---------- 入力データ ----------
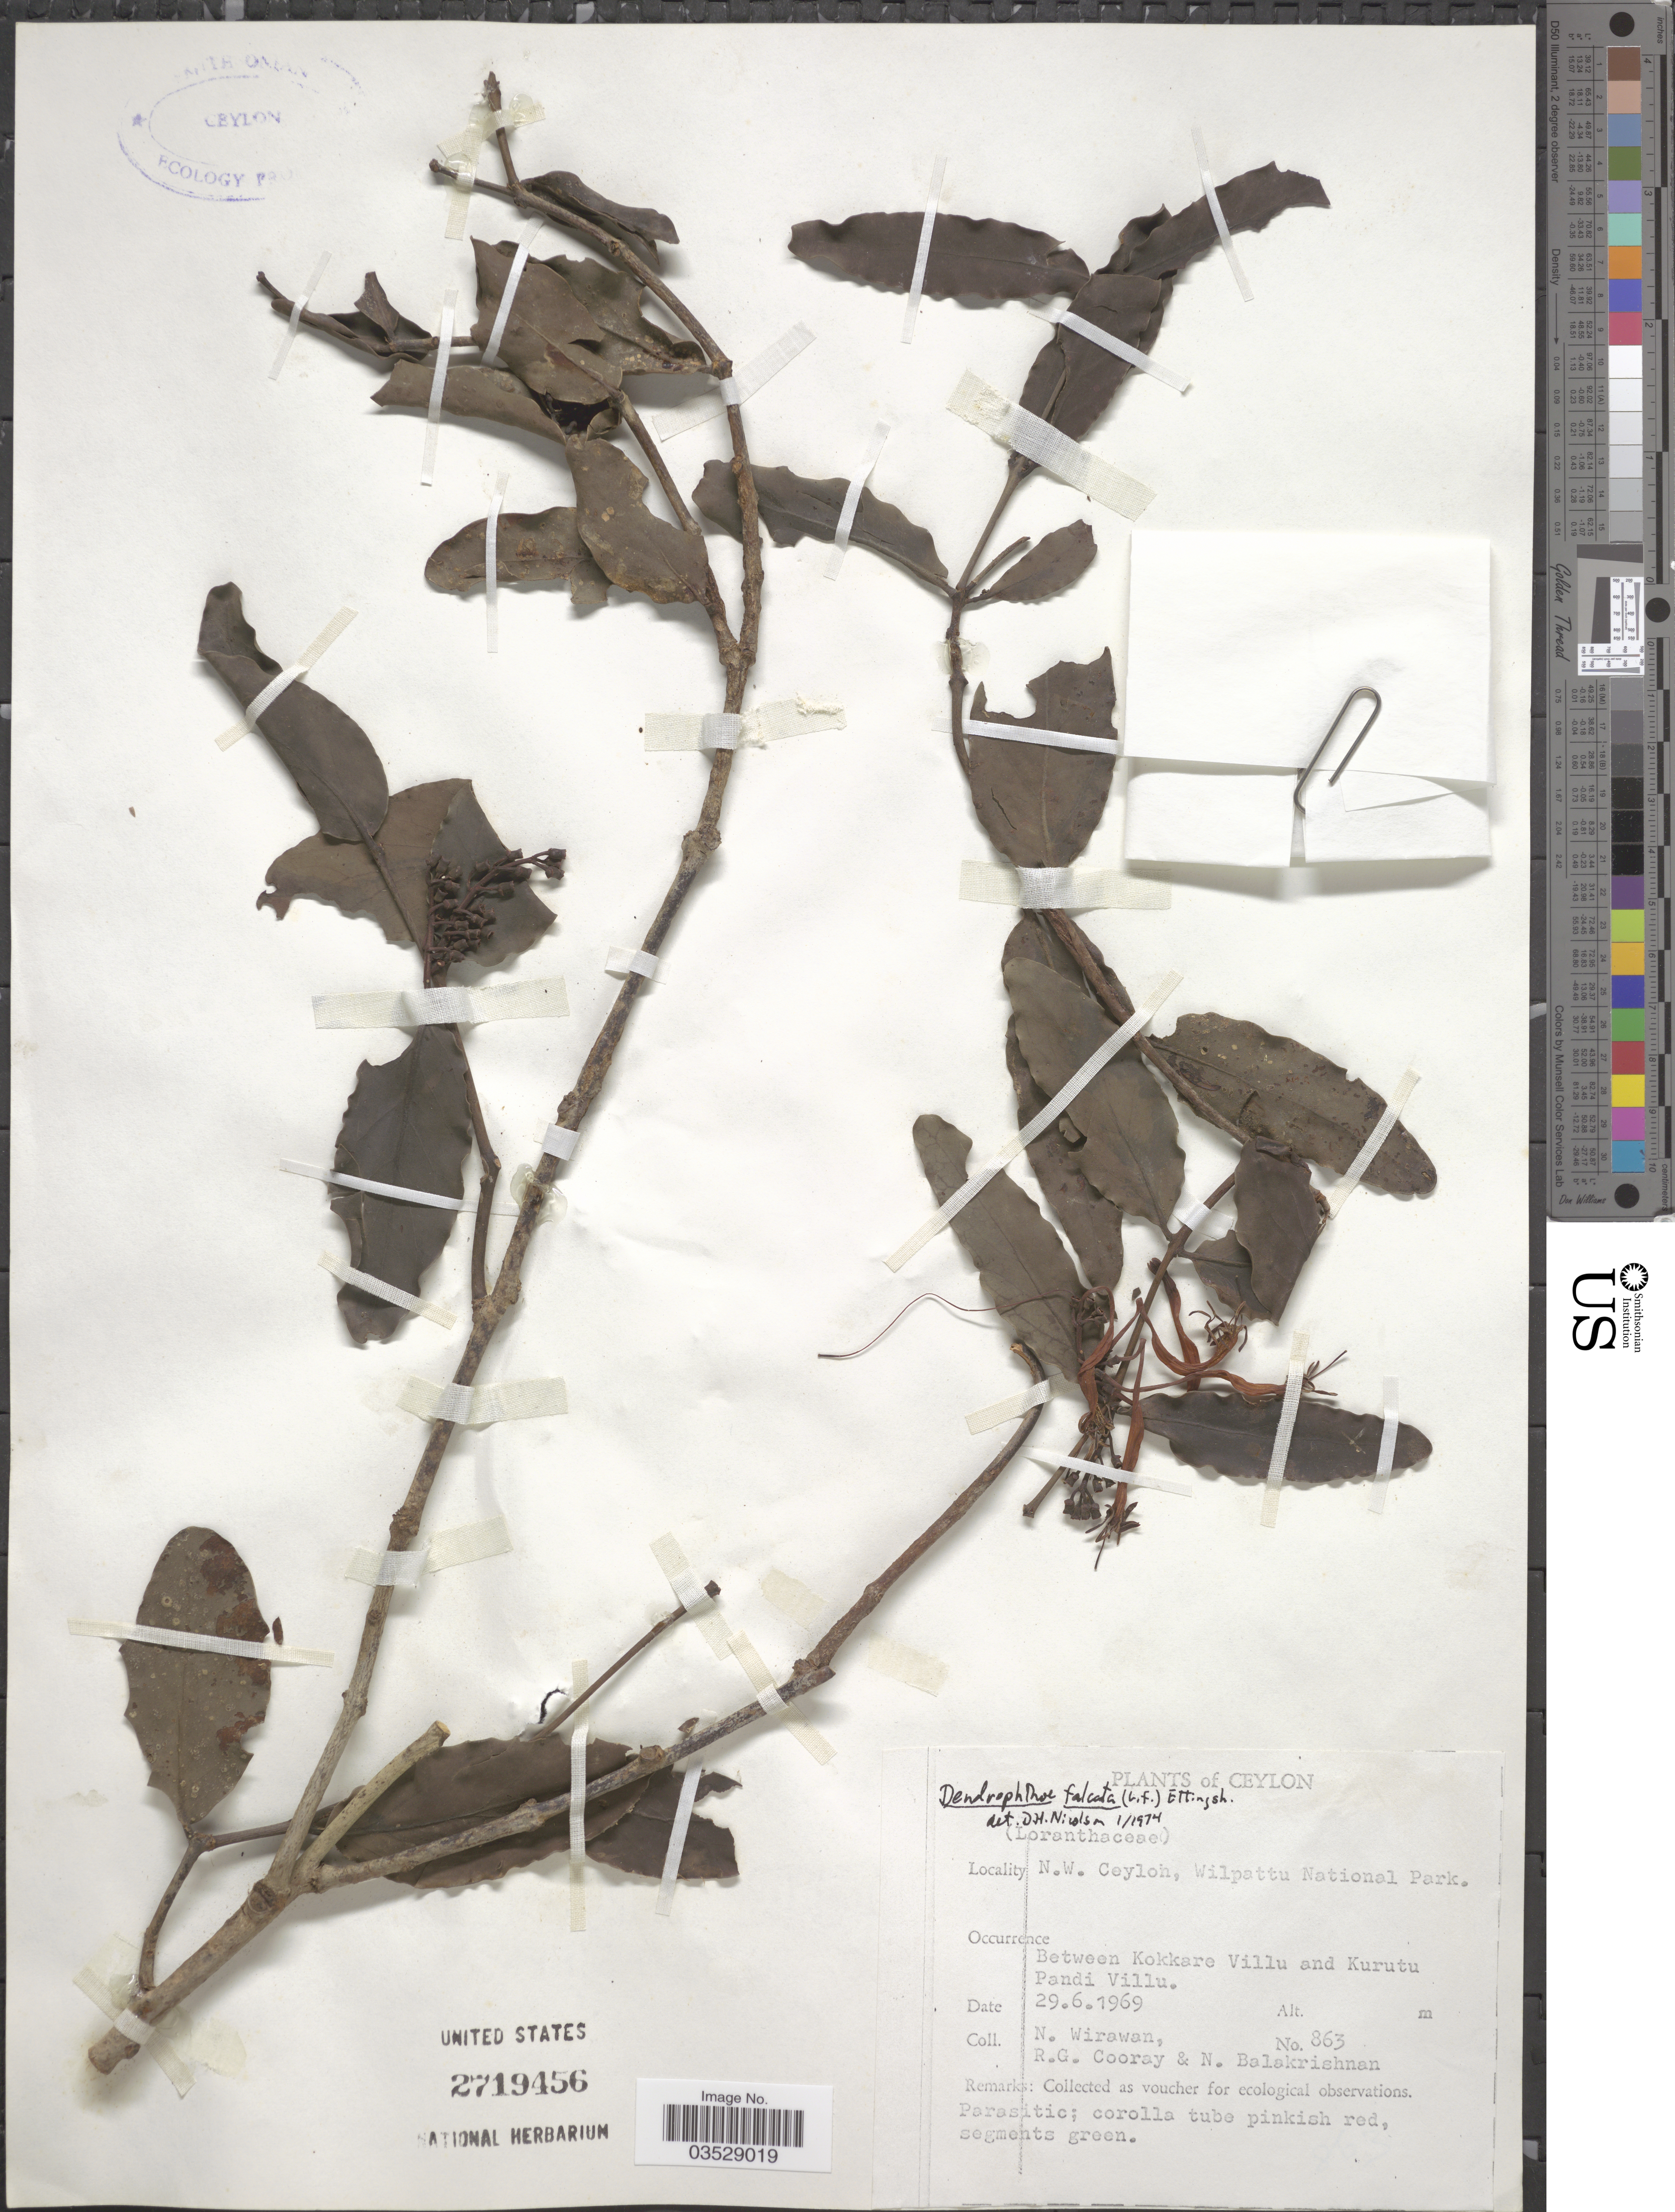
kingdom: Plantae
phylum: Tracheophyta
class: Magnoliopsida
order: Santalales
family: Loranthaceae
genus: Dendrophthoe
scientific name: Dendrophthoe falcata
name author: (L. f.) Ettingsh.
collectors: N. Wirawan, R. Cooray & N. Balakrishnan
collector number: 863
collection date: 1969-06-29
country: Sri Lanka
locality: N.W. Ceylon, Wilpattu National Park. Between Kokkare Villu and Kurutu Pandi Villu.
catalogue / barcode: US 2719456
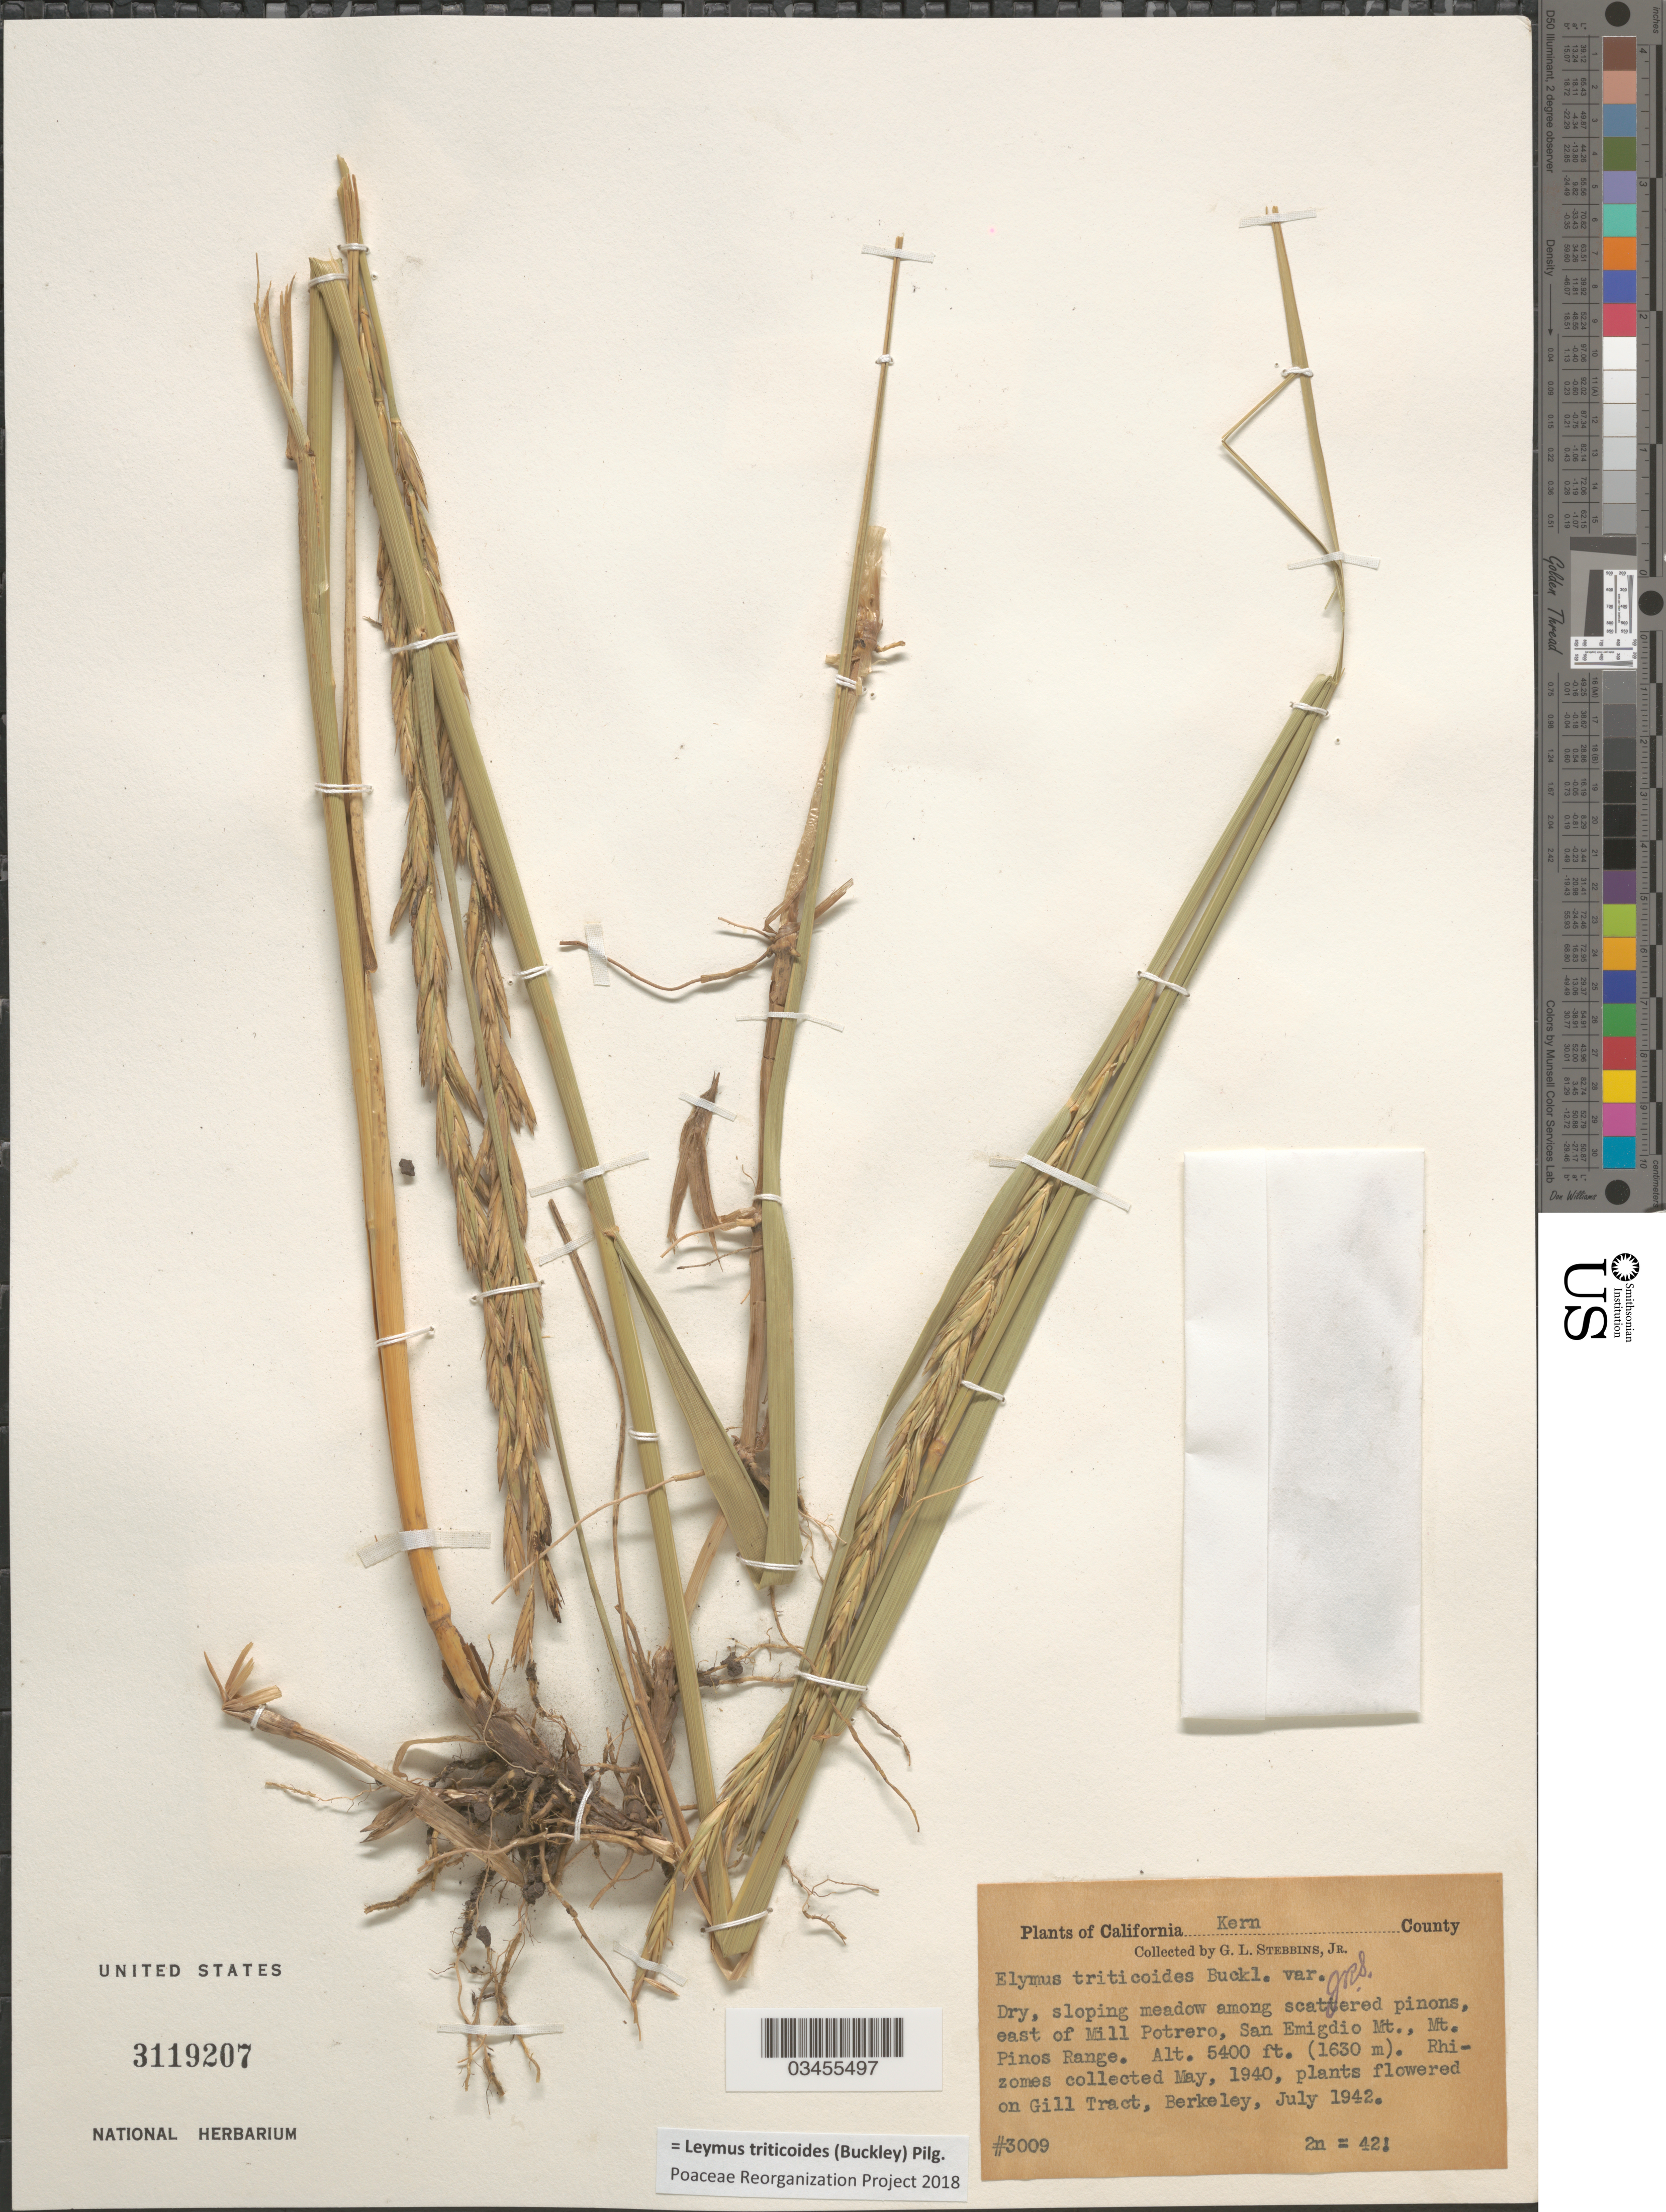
----------
**作業内容**
上のリストの「phylum: Tracheophyta」を含む行からリストの最後までを、「locality」を「location」に差し替えて書き直してください。ほかの部分は一切変えず、画像は答えに含めないでください。

**解答**
phylum: Tracheophyta
class: Magnoliopsida
order: Santalales
family: Loranthaceae
genus: Dendrophthoe
scientific name: Dendrophthoe falcata
name author: (L. f.) Ettingsh.
collectors: N. Wirawan, R. Cooray & N. Balakrishnan
collector number: 863
collection date: 1969-06-29
country: Sri Lanka
location: N.W. Ceylon, Wilpattu National Park. Between Kokkare Villu and Kurutu Pandi Villu.
catalogue / barcode: US 2719456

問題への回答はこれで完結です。